* **Exercise set**:
a – In the office makeover story, repeat everything from "I’m a very lucky" down to "just draw all over this wall?", word for word.
b – Answer these questions using the office makeover story:
(i) What kind of headphones is the husband wearing when the narrator first asks about the wall?
(ii) At 3 pm, what does the narrator say she needs to get from the store?
(iii) What does the narrator cook for herself at 7 pm?
c – Take the office makeover story further, starting right after its final line.

True Story - Office Makeover Edition
The following is a true story based on actual events that lead to the makeover of my workspace. No names have been changed to protect the identities. Actually no names were even used. No persons or animals were harmed during the telling of this story. (Well, just me during the actual event itself.)
I’m a very lucky lady. I highly recommend a husband like mine to anyone that can find one. He’s a keeper. Our life is full of humor, adventure, and chaos. I wouldn’t have it any other way.
-10 am walking into the office I share with my gamer husband-
Me: -quietly, while caressing a bare, white wall, to husband who has on noise canceling gamer headphones- Can I just draw all over this wall?
Hubs:
Me:
Hubs: -looks at me with eyebrow raised-
Me: -raises eyebrow-
Hubs: Huh?
Me: Can I draw all over this wall?
Hubs: -with very little hesitation- um, sure.
Me: -nearly immediately, grabs a pencil and starts drawing-
-3 pm-
Me: Babe I gotta run to the store and get some paint.
-5 pm-
Me: -carrying in paint- I ordered pizza.
-7pm-
Me: -cooking myself stir fry, trying to be healthy, hubs walks into kitchen- Did you see how far I've gotten?

* **Given records**:

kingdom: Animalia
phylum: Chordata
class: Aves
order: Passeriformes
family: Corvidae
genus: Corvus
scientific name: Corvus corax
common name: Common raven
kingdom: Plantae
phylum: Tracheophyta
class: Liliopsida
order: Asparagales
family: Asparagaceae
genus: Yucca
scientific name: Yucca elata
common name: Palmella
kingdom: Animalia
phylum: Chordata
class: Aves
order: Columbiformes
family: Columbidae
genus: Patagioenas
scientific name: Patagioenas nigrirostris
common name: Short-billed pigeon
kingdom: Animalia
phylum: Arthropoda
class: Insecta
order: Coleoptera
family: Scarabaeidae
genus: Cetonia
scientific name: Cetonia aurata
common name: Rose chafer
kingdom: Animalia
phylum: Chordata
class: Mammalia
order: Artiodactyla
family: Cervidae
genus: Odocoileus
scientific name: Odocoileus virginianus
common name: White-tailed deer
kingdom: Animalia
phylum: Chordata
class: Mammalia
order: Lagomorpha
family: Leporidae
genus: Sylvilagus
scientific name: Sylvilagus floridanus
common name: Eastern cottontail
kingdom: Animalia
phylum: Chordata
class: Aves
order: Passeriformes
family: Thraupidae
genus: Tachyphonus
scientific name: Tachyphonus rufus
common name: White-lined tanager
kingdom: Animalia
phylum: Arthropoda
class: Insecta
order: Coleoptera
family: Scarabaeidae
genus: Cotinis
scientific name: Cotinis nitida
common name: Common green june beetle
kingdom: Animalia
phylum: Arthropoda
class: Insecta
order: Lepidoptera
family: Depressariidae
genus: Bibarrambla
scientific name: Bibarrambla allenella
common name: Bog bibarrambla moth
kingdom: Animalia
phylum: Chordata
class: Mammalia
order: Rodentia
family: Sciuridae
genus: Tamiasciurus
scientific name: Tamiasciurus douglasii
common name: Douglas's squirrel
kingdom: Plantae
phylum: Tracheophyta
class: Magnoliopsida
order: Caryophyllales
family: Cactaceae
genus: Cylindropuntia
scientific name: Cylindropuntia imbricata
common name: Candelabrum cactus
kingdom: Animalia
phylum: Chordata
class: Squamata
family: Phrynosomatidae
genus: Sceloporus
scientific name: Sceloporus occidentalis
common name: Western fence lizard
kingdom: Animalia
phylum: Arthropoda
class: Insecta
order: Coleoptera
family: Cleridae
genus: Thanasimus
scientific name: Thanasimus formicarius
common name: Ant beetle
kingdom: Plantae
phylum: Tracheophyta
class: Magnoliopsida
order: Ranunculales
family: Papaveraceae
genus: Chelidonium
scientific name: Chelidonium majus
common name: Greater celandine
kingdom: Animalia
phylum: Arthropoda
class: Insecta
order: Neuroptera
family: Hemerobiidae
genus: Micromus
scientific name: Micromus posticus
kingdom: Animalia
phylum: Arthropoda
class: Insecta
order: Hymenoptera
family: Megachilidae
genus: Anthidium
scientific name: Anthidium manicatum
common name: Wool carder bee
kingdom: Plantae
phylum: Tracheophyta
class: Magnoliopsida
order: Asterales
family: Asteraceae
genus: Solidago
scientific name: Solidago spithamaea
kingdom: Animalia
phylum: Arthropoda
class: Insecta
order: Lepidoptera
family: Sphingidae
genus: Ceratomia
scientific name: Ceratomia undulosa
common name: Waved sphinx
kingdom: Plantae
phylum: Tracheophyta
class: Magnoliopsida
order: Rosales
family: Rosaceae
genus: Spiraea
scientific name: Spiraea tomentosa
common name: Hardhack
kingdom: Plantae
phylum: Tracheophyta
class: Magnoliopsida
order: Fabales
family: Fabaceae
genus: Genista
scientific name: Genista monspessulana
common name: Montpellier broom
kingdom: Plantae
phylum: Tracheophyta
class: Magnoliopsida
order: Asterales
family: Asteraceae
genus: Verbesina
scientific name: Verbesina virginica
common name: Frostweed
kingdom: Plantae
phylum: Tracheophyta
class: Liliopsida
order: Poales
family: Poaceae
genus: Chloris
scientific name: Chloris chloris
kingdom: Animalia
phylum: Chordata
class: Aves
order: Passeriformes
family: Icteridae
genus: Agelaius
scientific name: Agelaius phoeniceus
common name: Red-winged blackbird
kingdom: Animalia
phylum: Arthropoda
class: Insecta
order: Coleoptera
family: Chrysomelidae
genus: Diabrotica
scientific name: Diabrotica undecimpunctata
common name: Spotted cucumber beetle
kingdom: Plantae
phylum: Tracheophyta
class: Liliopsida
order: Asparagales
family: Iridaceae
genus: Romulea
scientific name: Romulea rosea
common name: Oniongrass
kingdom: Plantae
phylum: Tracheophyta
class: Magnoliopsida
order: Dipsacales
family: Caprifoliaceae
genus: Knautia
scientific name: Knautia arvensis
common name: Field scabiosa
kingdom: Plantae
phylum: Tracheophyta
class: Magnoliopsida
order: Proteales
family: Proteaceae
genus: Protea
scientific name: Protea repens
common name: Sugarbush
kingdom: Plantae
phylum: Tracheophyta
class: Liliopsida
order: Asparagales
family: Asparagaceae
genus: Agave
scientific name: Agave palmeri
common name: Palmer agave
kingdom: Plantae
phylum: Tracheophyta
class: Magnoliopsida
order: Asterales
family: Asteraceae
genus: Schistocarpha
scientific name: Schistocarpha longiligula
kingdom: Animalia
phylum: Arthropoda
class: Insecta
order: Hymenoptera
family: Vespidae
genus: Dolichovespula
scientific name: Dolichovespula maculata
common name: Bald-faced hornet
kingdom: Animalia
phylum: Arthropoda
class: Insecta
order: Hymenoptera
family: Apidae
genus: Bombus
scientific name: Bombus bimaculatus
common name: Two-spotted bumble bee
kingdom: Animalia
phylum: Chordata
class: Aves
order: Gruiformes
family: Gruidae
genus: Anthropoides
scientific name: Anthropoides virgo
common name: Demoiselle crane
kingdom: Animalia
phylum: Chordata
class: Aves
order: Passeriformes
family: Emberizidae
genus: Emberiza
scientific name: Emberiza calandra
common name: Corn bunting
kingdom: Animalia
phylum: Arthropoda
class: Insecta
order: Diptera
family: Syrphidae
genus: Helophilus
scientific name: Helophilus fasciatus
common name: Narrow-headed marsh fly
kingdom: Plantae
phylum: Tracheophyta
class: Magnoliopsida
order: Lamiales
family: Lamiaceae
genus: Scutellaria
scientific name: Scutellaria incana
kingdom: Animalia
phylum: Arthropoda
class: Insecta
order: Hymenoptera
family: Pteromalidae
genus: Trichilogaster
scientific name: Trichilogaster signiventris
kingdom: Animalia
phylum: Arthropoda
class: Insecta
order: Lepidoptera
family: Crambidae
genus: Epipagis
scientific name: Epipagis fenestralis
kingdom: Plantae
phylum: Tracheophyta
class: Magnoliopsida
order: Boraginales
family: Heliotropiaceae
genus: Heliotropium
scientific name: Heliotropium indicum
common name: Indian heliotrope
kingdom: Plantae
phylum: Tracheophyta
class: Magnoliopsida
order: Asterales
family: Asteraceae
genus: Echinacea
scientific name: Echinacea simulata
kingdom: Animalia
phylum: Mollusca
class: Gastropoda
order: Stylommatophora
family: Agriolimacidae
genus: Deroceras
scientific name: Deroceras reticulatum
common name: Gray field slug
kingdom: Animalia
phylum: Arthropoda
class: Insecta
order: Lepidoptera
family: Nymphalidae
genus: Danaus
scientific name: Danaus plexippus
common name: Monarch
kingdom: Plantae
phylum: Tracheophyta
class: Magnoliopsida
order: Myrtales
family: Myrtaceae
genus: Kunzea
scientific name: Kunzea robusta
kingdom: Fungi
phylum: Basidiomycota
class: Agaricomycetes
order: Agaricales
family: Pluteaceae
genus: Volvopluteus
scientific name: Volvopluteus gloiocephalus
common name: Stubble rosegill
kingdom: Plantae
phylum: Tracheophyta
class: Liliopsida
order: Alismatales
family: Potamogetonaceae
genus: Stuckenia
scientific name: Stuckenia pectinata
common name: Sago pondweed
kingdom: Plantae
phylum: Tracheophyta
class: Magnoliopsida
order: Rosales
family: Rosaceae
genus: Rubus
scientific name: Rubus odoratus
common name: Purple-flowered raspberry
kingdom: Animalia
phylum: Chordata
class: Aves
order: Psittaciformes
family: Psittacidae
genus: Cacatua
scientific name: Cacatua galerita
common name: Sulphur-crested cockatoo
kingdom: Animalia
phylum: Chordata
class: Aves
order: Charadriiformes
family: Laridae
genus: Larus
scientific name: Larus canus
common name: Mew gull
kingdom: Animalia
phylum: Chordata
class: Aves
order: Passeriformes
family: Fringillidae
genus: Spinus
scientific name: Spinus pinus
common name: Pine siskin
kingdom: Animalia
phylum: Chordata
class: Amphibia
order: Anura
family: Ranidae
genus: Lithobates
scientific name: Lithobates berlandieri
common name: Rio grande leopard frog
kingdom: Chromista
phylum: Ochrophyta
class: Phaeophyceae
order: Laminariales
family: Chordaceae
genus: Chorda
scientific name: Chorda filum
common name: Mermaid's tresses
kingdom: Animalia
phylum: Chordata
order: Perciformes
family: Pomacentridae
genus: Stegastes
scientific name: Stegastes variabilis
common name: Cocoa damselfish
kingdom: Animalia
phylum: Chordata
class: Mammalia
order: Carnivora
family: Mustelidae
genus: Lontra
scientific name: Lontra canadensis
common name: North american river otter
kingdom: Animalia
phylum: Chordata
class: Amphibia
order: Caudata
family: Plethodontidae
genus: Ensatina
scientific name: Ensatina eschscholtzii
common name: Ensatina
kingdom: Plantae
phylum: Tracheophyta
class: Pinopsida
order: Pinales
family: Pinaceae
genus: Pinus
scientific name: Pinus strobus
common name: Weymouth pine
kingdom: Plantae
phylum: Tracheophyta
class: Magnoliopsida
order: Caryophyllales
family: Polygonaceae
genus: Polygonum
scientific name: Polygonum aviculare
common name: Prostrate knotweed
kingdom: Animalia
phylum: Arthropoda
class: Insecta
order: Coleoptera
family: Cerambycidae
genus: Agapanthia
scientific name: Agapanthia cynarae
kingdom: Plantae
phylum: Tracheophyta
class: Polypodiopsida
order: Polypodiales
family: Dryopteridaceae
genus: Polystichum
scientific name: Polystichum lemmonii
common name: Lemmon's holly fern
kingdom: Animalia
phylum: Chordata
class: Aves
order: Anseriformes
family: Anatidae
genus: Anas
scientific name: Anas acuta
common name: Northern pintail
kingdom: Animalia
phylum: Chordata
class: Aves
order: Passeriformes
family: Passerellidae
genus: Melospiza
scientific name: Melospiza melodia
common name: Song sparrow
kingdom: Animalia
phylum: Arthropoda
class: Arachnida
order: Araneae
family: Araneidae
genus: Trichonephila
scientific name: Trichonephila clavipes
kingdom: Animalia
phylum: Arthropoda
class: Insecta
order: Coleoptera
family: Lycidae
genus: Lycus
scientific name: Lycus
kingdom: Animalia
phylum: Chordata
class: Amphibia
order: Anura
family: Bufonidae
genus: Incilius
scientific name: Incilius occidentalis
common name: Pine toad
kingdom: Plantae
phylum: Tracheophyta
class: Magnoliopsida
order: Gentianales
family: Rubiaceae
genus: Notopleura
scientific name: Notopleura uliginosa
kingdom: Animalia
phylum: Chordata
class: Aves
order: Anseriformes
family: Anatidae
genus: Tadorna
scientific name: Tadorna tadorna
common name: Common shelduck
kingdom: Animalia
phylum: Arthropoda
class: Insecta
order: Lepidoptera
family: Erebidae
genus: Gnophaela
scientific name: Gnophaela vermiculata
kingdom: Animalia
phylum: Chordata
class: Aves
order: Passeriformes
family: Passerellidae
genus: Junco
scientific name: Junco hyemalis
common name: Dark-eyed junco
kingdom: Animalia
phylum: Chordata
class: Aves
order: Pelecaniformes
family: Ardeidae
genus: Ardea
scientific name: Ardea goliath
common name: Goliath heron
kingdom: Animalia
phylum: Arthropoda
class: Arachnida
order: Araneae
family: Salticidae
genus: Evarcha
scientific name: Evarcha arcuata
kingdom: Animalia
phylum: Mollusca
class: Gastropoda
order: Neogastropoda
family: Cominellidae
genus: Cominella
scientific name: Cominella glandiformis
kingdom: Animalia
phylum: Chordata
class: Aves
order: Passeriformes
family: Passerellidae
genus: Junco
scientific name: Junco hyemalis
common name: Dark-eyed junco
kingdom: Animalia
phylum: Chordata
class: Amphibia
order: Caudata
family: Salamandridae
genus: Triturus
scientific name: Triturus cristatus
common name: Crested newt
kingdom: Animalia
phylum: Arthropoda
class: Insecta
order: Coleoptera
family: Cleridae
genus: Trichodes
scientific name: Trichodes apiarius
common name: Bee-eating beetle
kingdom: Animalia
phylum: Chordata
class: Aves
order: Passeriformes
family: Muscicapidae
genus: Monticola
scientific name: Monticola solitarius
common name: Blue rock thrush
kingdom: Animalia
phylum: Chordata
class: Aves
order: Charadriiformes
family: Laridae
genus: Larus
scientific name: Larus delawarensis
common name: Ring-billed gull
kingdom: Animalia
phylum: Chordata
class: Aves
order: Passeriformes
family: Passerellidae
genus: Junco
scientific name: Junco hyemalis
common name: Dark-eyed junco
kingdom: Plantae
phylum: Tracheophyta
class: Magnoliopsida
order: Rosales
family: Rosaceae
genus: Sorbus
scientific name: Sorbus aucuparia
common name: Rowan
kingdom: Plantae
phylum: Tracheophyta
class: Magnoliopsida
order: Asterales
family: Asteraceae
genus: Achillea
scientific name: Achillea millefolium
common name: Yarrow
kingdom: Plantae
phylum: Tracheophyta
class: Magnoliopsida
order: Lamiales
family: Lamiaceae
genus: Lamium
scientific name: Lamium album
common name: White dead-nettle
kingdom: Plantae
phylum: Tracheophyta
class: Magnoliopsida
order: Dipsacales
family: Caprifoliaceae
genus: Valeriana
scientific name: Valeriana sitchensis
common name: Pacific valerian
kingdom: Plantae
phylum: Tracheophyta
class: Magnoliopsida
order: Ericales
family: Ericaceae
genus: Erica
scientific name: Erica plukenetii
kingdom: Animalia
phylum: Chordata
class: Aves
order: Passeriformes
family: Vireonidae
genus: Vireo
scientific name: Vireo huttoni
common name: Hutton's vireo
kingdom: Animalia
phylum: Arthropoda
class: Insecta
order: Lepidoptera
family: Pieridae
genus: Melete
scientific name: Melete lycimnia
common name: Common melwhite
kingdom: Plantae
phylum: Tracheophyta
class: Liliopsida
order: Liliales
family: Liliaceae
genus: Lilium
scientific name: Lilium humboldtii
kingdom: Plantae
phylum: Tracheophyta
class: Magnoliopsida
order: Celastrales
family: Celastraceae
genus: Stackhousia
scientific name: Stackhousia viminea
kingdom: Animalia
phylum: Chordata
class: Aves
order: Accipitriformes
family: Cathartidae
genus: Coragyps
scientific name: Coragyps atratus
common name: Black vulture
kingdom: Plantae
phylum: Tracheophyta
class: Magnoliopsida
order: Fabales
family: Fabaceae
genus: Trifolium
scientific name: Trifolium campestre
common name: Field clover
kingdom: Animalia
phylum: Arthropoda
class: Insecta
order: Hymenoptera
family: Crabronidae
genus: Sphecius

* **In response**:
a –
I’m a very lucky lady. I highly recommend a husband like mine to anyone that can find one. He’s a keeper. Our life is full of humor, adventure, and chaos. I wouldn’t have it any other way.
-10 am walking into the office I share with my gamer husband-
Me: -quietly, while caressing a bare, white wall, to husband who has on noise canceling gamer headphones- Can I just draw all over this wall?

b –
(i) Noise canceling gamer headphones.
(ii) Paint.
(iii) Stir fry.

c –
Hubs: No. -Shakes head-
Me: Are you scared?
Hubs: Yes. -nods-
...
Daughter: -from the other room- It's bright.
Chapter 2
-nearing 1230 last night-
Me: -singing along to Christina Aguilera's first cd, just painting along- 🎶 When you out your hands on meeeee 🎶
Hubs: -gets up, takes off headphones and stretches beg (and loud)- Well, I'm going to bed...
Me: Okay baby.
🎶 I feel sexxehhh 🎶
-paint paint-
Hubs: . . .
Me: 🎶 -paint paint-
Hubs: -leaves-
(note: “I’m going to bed usually means I have at least 20 minutes before he is actually, physically in the bed. Meds, contacts, checking on stuff etc. usually means I have ample warning before he actually starts trying to go to sleep.)
Me: 🎶🎶🎶 -paint paint- Just gonna finish the color part of this... -Stands back, looks, loads yellow paint-
🎶🎶🎶
Hubs: (I assume he’s doing his stuff at this point, he’s not in earshot, especially with music playing)
Me: -finishes all yellow centers except top-
Me: 🎶 -climbs onto step ladder, reaches for top yellow center, step ladder breaks, I fall, earth shakes, thunder roars, etc.-
Me: . . .
🎶Wish I had somebody, wish I was somebody's baby 🎶
Me: -slowly gets up like the old lady that I am, rolling to one side first, then bringing in my knee, looking for something to grab hold of to hoist myself to my feet-
🎶Wherever you go, I'll follow like a cool breeze on a summer day🎶
Me: -Picks up knocked over paint bottle, turns off music-
Hubs: -watches YouTube in bed obliviously, clearly he did not feel the earth shake the way I did-
Me: -walks to bedroom, flicks on light- I'm pretty sure my toe is broken.
Hubs: -flinches from light- Why? What did you do? I’ve been gone for like 2 minutes.
Me: -spoken at the same time as he was asking why- How are you already in bed? It's been like two minutes.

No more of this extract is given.